*WORK REQUIRED*.
Do not include the pictures; repeat the rest of the data exactly.

*INPUT DATA*.
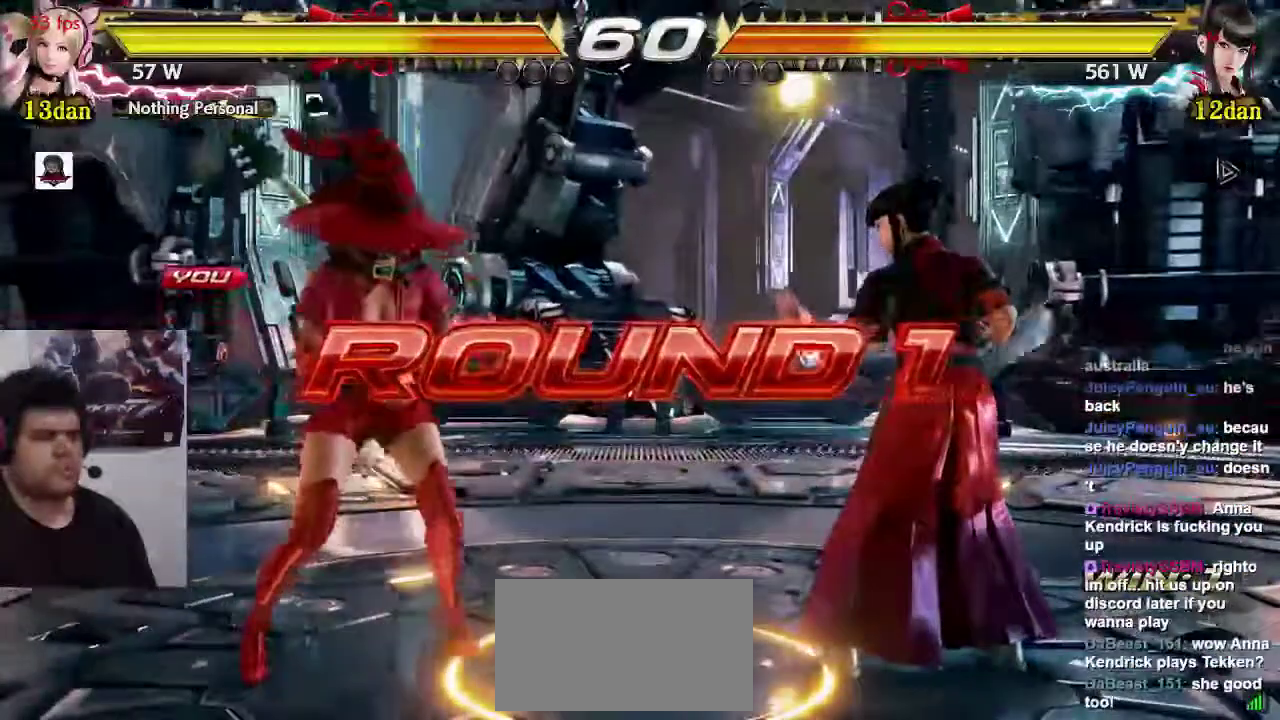
{"dt_ms": 500, "buttons": [], "left_stick": "center", "events": []}
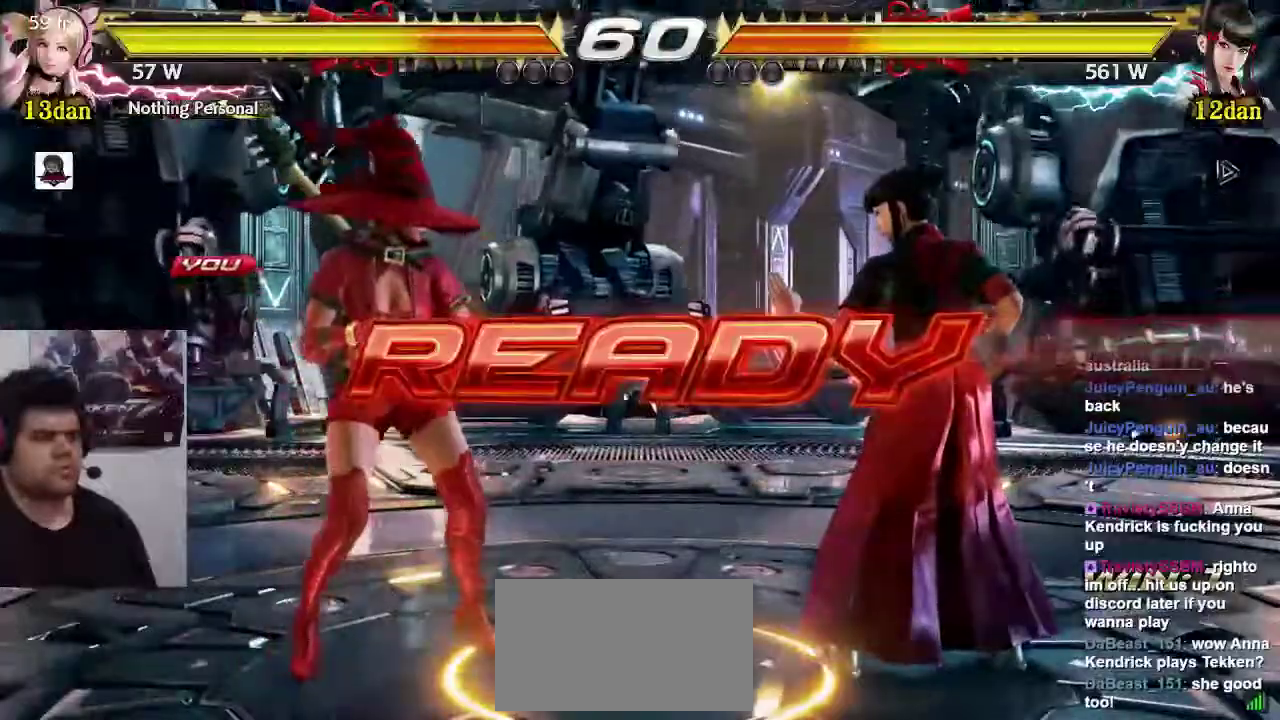
{"dt_ms": 500, "buttons": [], "left_stick": "center", "events": []}
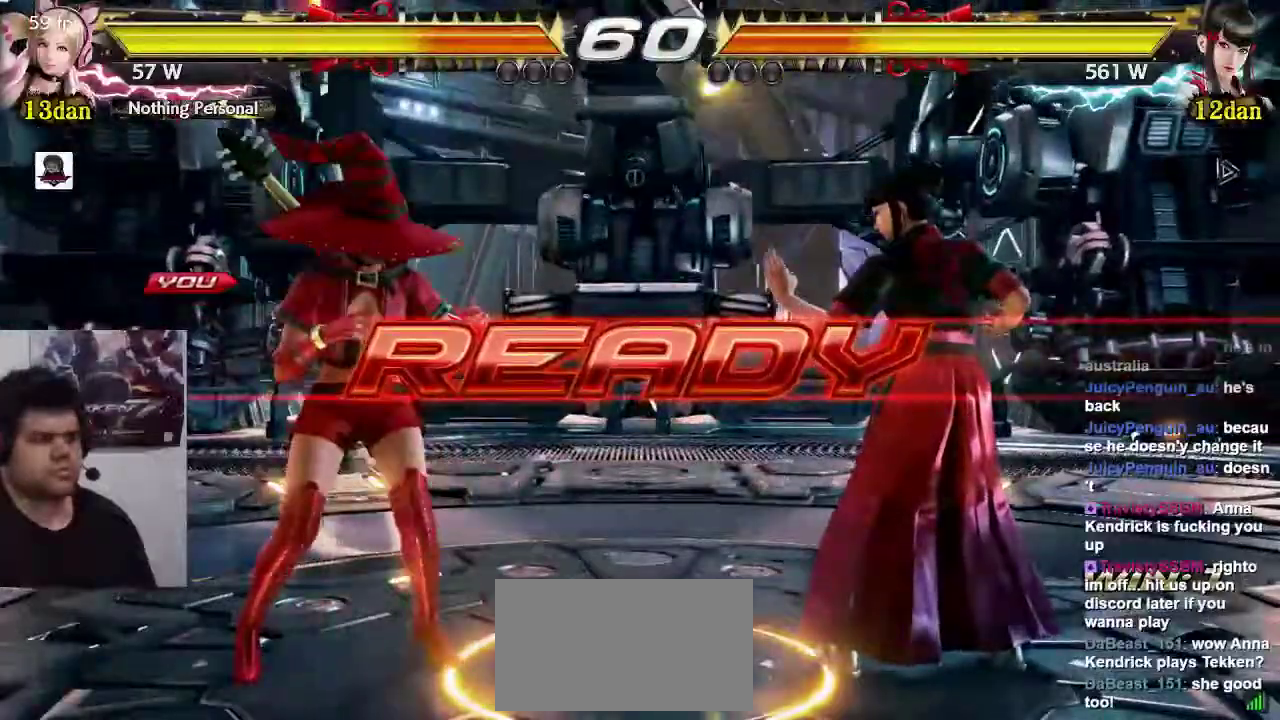
{"dt_ms": 500, "buttons": [], "left_stick": "center", "events": [[117, "CROSS", "down"], [167, "CROSS", "up"], [267, "CROSS", "down"], [333, "CROSS", "up"], [433, "CROSS", "down"], [500, "CROSS", "up"]]}
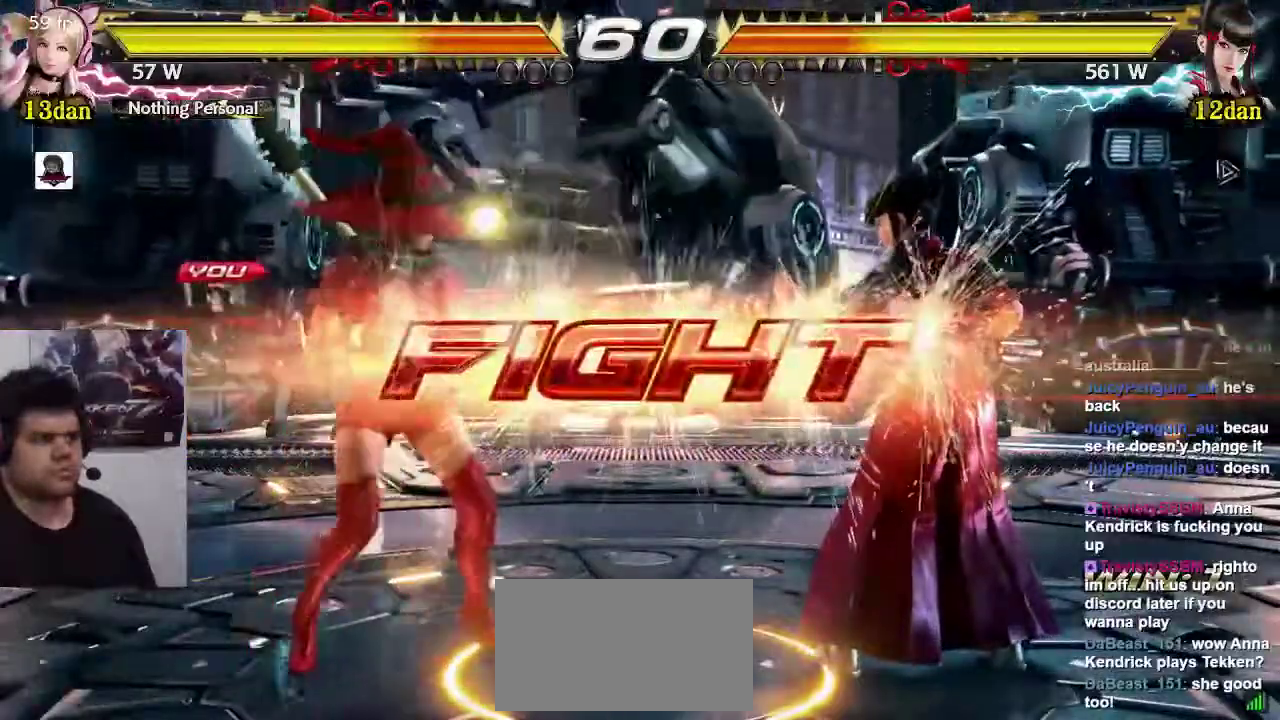
{"dt_ms": 500, "buttons": [], "left_stick": "center", "events": [[67, "CROSS", "down"], [167, "CROSS", "up"], [200, "CROSS", "down"], [300, "CROSS", "up"], [333, "CROSS", "down"], [467, "CROSS", "up"]]}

*WRITTEN ANSWER*.
{"dt_ms": 500, "buttons": [], "left_stick": "center", "events": []}
{"dt_ms": 500, "buttons": [], "left_stick": "center", "events": []}
{"dt_ms": 500, "buttons": [], "left_stick": "center", "events": [[117, "CROSS", "down"], [167, "CROSS", "up"], [267, "CROSS", "down"], [333, "CROSS", "up"], [433, "CROSS", "down"], [500, "CROSS", "up"]]}
{"dt_ms": 500, "buttons": [], "left_stick": "center", "events": [[67, "CROSS", "down"], [167, "CROSS", "up"], [200, "CROSS", "down"], [300, "CROSS", "up"], [333, "CROSS", "down"], [467, "CROSS", "up"]]}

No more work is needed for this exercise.